Voltage Standing Wave Ratio (VSWR). VSWR is used to characterize many aspects of microwave circuits. It is a number between 1.0 and infinity. The ideal value for VSWR is 1:1 (it is expressed as a ratio), which is termed a matched condition. A matched condition is one in which systems have the same impedance, i.e. all energy transmitted by a source travels forward through a transmission media to a load; there is no energy reflected back to the source. To understand the concept of a standing wave, consider a rope tied to a post. If you hold the rope in your hand and flip your wrist up and down, you see a wave going down the rope to the post.
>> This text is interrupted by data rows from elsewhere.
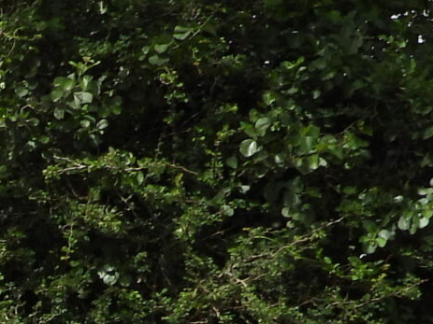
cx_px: -705
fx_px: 4840
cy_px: 666
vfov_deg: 3.8
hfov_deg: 4.9
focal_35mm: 387
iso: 100
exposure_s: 1/1250
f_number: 3.5
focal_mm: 12.6
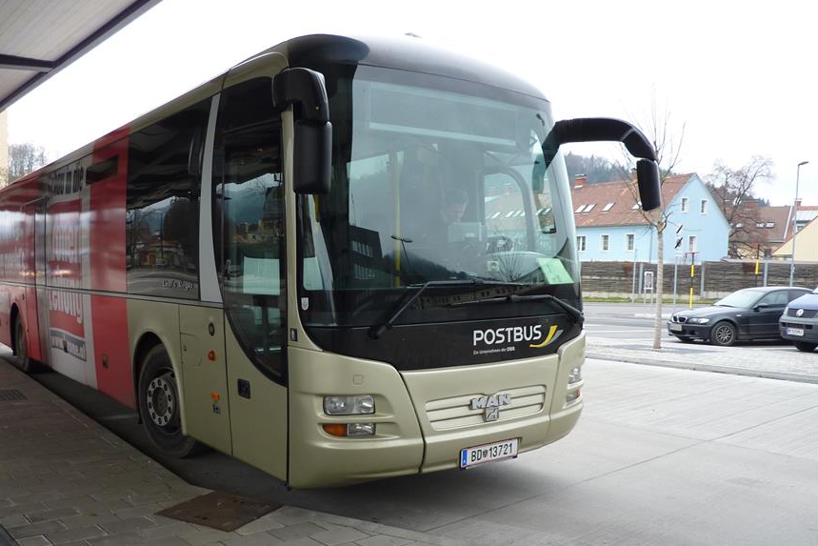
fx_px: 704
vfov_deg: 42.2
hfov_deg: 59.8
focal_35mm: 31
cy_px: 311
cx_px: 331
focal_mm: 4.1
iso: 80
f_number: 3.3
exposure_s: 1/50
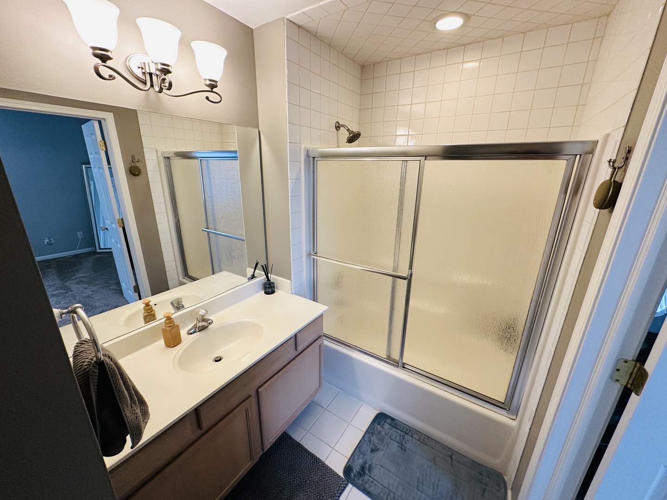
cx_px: 334
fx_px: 270
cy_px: 250
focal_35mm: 14
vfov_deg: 85.7
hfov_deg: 102.1
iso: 160
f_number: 2.2
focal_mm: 2.22
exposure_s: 1/60
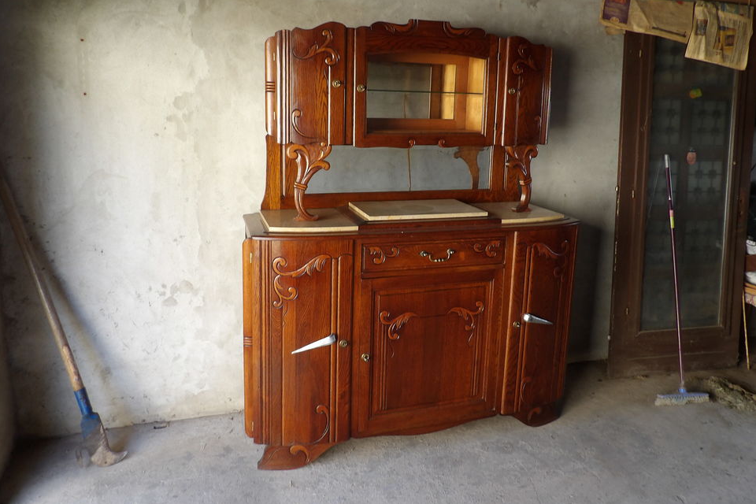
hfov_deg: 69.4
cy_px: 212
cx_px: 379
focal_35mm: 26
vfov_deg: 49.4
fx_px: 546
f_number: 3.2
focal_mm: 4.3
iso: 100
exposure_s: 1/42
If the post and the rope were matched to each other, the wave going down the rope would be completely absorbed by the post and not seen again, i.e. all energy from the wrist is transmitted to the post via the rope. In reality, however, the post and the rope are not matched to each other and the wave comes right back to your hand. If you could move the rope at a high enough rate, you would have one wave going down the rope and one coming back at the same time, adding at some points and subtracting at others. This results in a wave on the line that is “standing still,” which is where the term standing wave comes from.
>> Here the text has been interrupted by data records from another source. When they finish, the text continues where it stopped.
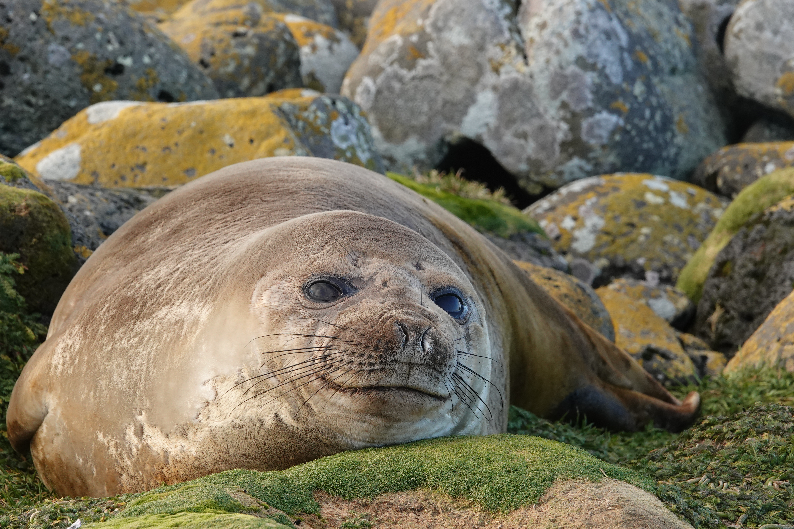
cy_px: 259
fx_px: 4058
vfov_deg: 7.5
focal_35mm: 184
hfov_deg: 11.2
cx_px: 404
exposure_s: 1/200
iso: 500
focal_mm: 64.84
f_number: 5.6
VSWR is the peak amplitude of the standing wave voltage maximum divided by its peak voltage minimum. It depends on the value of the impedance at the output of a transmission line compared to the characteristic impedance of the transmission line. It also can be shown that the standing wave ratio is a comparison of the impedance at the input of a device compared to the impedance at the output of the device that is driving it. A perfect match is indicated by no standing waves. A drastic mismatch, such as an open circuit or a short circuit, results in a large amplitude standing wave on the transmission line or device. This indicates a very large mismatch between devices or between the transmission line and the load at its output. The larger the mismatch, the higher the VSWR on the transmission line, or at the input or the output of a device. Conversely, a smaller mismatch results in a lower VSWR. The lowest possible VSWR, a value of 1:1 occurs with a perfect match.